The lack of a large series or a randomized trial of these tumors has led to variability in their treatment. Chemoradiation, local excision, abdominoperineal resection, and combinations of these forms of therapy have been used to treat perianal mucinous adenocarcinoma. Most authors recommend treating adenocarcinoma of the anus with surgery similar to their treatment approach for a very low rectal adenocarcinoma 14 . The National Cancer Data Base Report documents 77.4 per cent of anal carcinoma cases treated surgically with or without adjuvant therapy in 1993. This report cites a major change in the treatment of this disease from 1988 to 1993 as the use of adjuvant chemotherapy and radiation increased. This movement toward the use of adjuvant chemoradiation has been credited to the finding of a distinct survival advantage in patients with rectal adenocarcinoma.
Anal gland carcinomas, because of their slow growth, are considered by some to have a good prognosis if discovered early 1314 . However, because of their lack of a mucosal component and their intramural insinuating growth pattern, diagnostic delay occurs.

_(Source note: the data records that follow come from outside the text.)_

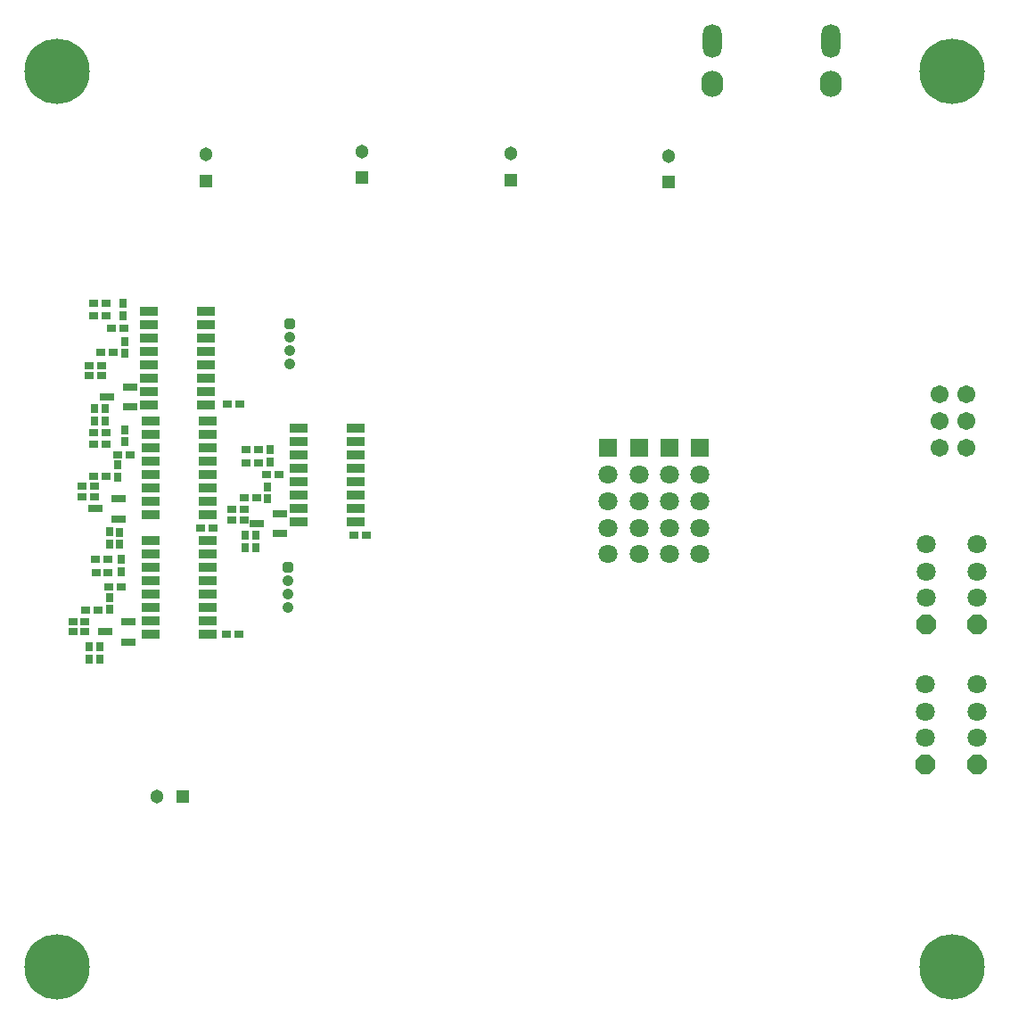
<source format=gbr>
%TF.GenerationSoftware,Altium Limited,Altium Designer,21.7.2 (23)*%
G04 Layer_Color=16711935*
%FSLAX24Y24*%
%MOIN*%
%TF.SameCoordinates,F115D885-3665-466D-A638-D1939FCD3409*%
%TF.FilePolarity,Negative*%
%TF.FileFunction,Soldermask,Bot*%
%TF.Part,Single*%
G01*
G75*
%TA.AperFunction,SMDPad,CuDef*%
%ADD78R,0.0330X0.0316*%
%ADD79R,0.0680X0.0356*%
%ADD80R,0.0316X0.0330*%
%ADD81R,0.0533X0.0316*%
%TA.AperFunction,ComponentPad*%
%ADD82C,0.0671*%
%ADD83C,0.0710*%
%ADD84R,0.0710X0.0710*%
%ADD85C,0.0513*%
%ADD86R,0.0513X0.0513*%
%ADD87O,0.0710X0.1261*%
%ADD88O,0.0828X0.0978*%
G04:AMPARAMS|DCode=89|XSize=41.5mil|YSize=41.5mil|CornerRadius=0mil|HoleSize=0mil|Usage=FLASHONLY|Rotation=270.000|XOffset=0mil|YOffset=0mil|HoleType=Round|Shape=Octagon|*
%AMOCTAGOND89*
4,1,8,-0.0104,-0.0207,0.0104,-0.0207,0.0207,-0.0104,0.0207,0.0104,0.0104,0.0207,-0.0104,0.0207,-0.0207,0.0104,-0.0207,-0.0104,-0.0104,-0.0207,0.0*
%
%ADD89OCTAGOND89*%

%ADD90C,0.0415*%
G04:AMPARAMS|DCode=91|XSize=71mil|YSize=71mil|CornerRadius=0mil|HoleSize=0mil|Usage=FLASHONLY|Rotation=90.000|XOffset=0mil|YOffset=0mil|HoleType=Round|Shape=Octagon|*
%AMOCTAGOND91*
4,1,8,0.0177,0.0355,-0.0177,0.0355,-0.0355,0.0177,-0.0355,-0.0177,-0.0177,-0.0355,0.0177,-0.0355,0.0355,-0.0177,0.0355,0.0177,0.0177,0.0355,0.0*
%
%ADD91OCTAGOND91*%

%TA.AperFunction,ViaPad*%
%ADD92C,0.2442*%
%TA.AperFunction,ComponentPad*%
%ADD93R,0.0513X0.0513*%
D78*
X13077Y18110D02*
D03*
X13537D02*
D03*
X8510Y18661D02*
D03*
X8970D02*
D03*
X8516Y19055D02*
D03*
X8976D02*
D03*
X8983Y19488D02*
D03*
X9443D02*
D03*
X10276Y20354D02*
D03*
X9816D02*
D03*
X9061Y21299D02*
D03*
X9521D02*
D03*
X9061Y20787D02*
D03*
X9521D02*
D03*
X8313Y14409D02*
D03*
X8773D02*
D03*
X2565Y14488D02*
D03*
X3025D02*
D03*
X2565Y14882D02*
D03*
X3025D02*
D03*
X4370Y16181D02*
D03*
X3910D02*
D03*
X3044Y15315D02*
D03*
X3504D02*
D03*
X3438Y16693D02*
D03*
X3898D02*
D03*
X3431Y17205D02*
D03*
X3891D02*
D03*
X7362Y18386D02*
D03*
X7822D02*
D03*
X2920Y19528D02*
D03*
X3380D02*
D03*
X2920Y19921D02*
D03*
X3380D02*
D03*
X3359Y20315D02*
D03*
X3819D02*
D03*
X4718Y21102D02*
D03*
X4258D02*
D03*
X3353Y21496D02*
D03*
X3813D02*
D03*
X3353Y21929D02*
D03*
X3813D02*
D03*
X3353Y26772D02*
D03*
X3813D02*
D03*
X3189Y24055D02*
D03*
X3649D02*
D03*
X3195Y24449D02*
D03*
X3655D02*
D03*
X8353Y22992D02*
D03*
X8813D02*
D03*
X4488Y25827D02*
D03*
X4028D02*
D03*
X3628Y24921D02*
D03*
X4088D02*
D03*
X3359Y26299D02*
D03*
X3819D02*
D03*
D79*
X11019Y18604D02*
D03*
Y19104D02*
D03*
Y19604D02*
D03*
Y20104D02*
D03*
Y20604D02*
D03*
Y21104D02*
D03*
Y21604D02*
D03*
Y22104D02*
D03*
X13154D02*
D03*
Y21604D02*
D03*
Y21104D02*
D03*
Y20604D02*
D03*
Y20104D02*
D03*
Y19604D02*
D03*
Y19104D02*
D03*
Y18604D02*
D03*
X5468Y18880D02*
D03*
Y19380D02*
D03*
Y19880D02*
D03*
Y20380D02*
D03*
Y20880D02*
D03*
Y21380D02*
D03*
Y21880D02*
D03*
Y22380D02*
D03*
X7603D02*
D03*
Y21880D02*
D03*
Y21380D02*
D03*
Y20880D02*
D03*
Y20380D02*
D03*
Y19880D02*
D03*
Y19380D02*
D03*
Y18880D02*
D03*
X5468Y14392D02*
D03*
Y14892D02*
D03*
Y15392D02*
D03*
Y15892D02*
D03*
Y16392D02*
D03*
Y16892D02*
D03*
Y17392D02*
D03*
Y17892D02*
D03*
X7603D02*
D03*
Y17392D02*
D03*
Y16892D02*
D03*
Y16392D02*
D03*
Y15892D02*
D03*
Y15392D02*
D03*
Y14892D02*
D03*
Y14392D02*
D03*
X5428Y22974D02*
D03*
Y23474D02*
D03*
Y23974D02*
D03*
Y24474D02*
D03*
Y24974D02*
D03*
Y25474D02*
D03*
Y25974D02*
D03*
Y26474D02*
D03*
X7564D02*
D03*
Y25974D02*
D03*
Y25474D02*
D03*
Y24974D02*
D03*
Y24474D02*
D03*
Y23974D02*
D03*
Y23474D02*
D03*
Y22974D02*
D03*
D80*
X9409Y17638D02*
D03*
Y18098D02*
D03*
X9016Y17644D02*
D03*
Y18104D02*
D03*
X9843Y19455D02*
D03*
Y19915D02*
D03*
X9961Y20833D02*
D03*
Y21293D02*
D03*
X3189Y13477D02*
D03*
Y13937D02*
D03*
X3583Y13477D02*
D03*
Y13937D02*
D03*
X3937Y15321D02*
D03*
Y15781D02*
D03*
X4370Y16739D02*
D03*
Y17198D02*
D03*
X3937Y17762D02*
D03*
Y18222D02*
D03*
X4331Y17756D02*
D03*
Y18216D02*
D03*
X4258Y20282D02*
D03*
Y20742D02*
D03*
X4528Y21587D02*
D03*
Y22047D02*
D03*
X3780Y22368D02*
D03*
Y22828D02*
D03*
X3386Y22375D02*
D03*
Y22835D02*
D03*
X4528Y24888D02*
D03*
Y25348D02*
D03*
X4449Y26305D02*
D03*
Y26765D02*
D03*
D81*
X10315Y18917D02*
D03*
Y18169D02*
D03*
X9449Y18543D02*
D03*
X4646Y14862D02*
D03*
Y14114D02*
D03*
X3780Y14488D02*
D03*
X4291Y19468D02*
D03*
Y18720D02*
D03*
X3425Y19094D02*
D03*
X4724Y23642D02*
D03*
Y22894D02*
D03*
X3858Y23268D02*
D03*
D82*
X34984Y23362D02*
D03*
X35984D02*
D03*
X34984Y22362D02*
D03*
X35984D02*
D03*
X34984Y21362D02*
D03*
X35984D02*
D03*
D83*
X22598Y19386D02*
D03*
Y17402D02*
D03*
Y18386D02*
D03*
Y20354D02*
D03*
X23740Y19386D02*
D03*
Y17402D02*
D03*
Y18386D02*
D03*
Y20354D02*
D03*
X24882Y19386D02*
D03*
Y17402D02*
D03*
Y18386D02*
D03*
Y20354D02*
D03*
X26024Y19386D02*
D03*
Y17402D02*
D03*
Y18386D02*
D03*
Y20354D02*
D03*
X36378Y16732D02*
D03*
Y15764D02*
D03*
Y17764D02*
D03*
X34488Y16728D02*
D03*
Y15760D02*
D03*
Y17760D02*
D03*
X36378Y11520D02*
D03*
Y10551D02*
D03*
Y12551D02*
D03*
X34449Y11520D02*
D03*
Y10551D02*
D03*
Y12551D02*
D03*
D84*
X22598Y21354D02*
D03*
X23740D02*
D03*
X24882D02*
D03*
X26024D02*
D03*
D85*
X13366Y32441D02*
D03*
X18957Y32362D02*
D03*
X7559Y32323D02*
D03*
X24862Y32283D02*
D03*
X5709Y8346D02*
D03*
D86*
X13366Y31457D02*
D03*
X18957Y31378D02*
D03*
X7559Y31339D02*
D03*
X24862Y31299D02*
D03*
D87*
X26488Y36555D02*
D03*
X30913D02*
D03*
D88*
X26488Y34980D02*
D03*
X30913D02*
D03*
D89*
X10669Y25988D02*
D03*
X10630Y16892D02*
D03*
D90*
X10669Y25488D02*
D03*
Y24988D02*
D03*
Y24488D02*
D03*
X10630Y16392D02*
D03*
Y15892D02*
D03*
Y15392D02*
D03*
D91*
X36378Y14764D02*
D03*
X34488Y14760D02*
D03*
X36378Y9551D02*
D03*
X34449D02*
D03*
D92*
X35433Y1969D02*
D03*
X1969D02*
D03*
Y35433D02*
D03*
X35433D02*
D03*
D93*
X6693Y8346D02*
D03*
%TF.MD5,7e34ede0f47cd384420b3ce1f09ea687*%
M02*

</source>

In conclusion we present a rare entity of anal gland adenocarcinoma. This entity should be included in the differential diagnosis of all cases of perianal diseases as the symptoms of this tumor are similar to those of benign anal pathologic conditions (bleeding, pain, and discharge), a fact that often contributes to delayed diagnosis. Most anal gland adenocarcinomas show immunohistochemical pattern of CK7 (+)/CK20 (−) which is different from colorectal mucosal type that shows CK7(−)/CK20(+) immunoprofile. However, CK7 (+)/CK20 (−) pattern is seen also in other adenocarcinoma away from anal canal such as lung, ovary and breast. So, the metastatic adenocarcinoma should be excluded before a definite diagnosis of anal gland adenocarcinoma is made.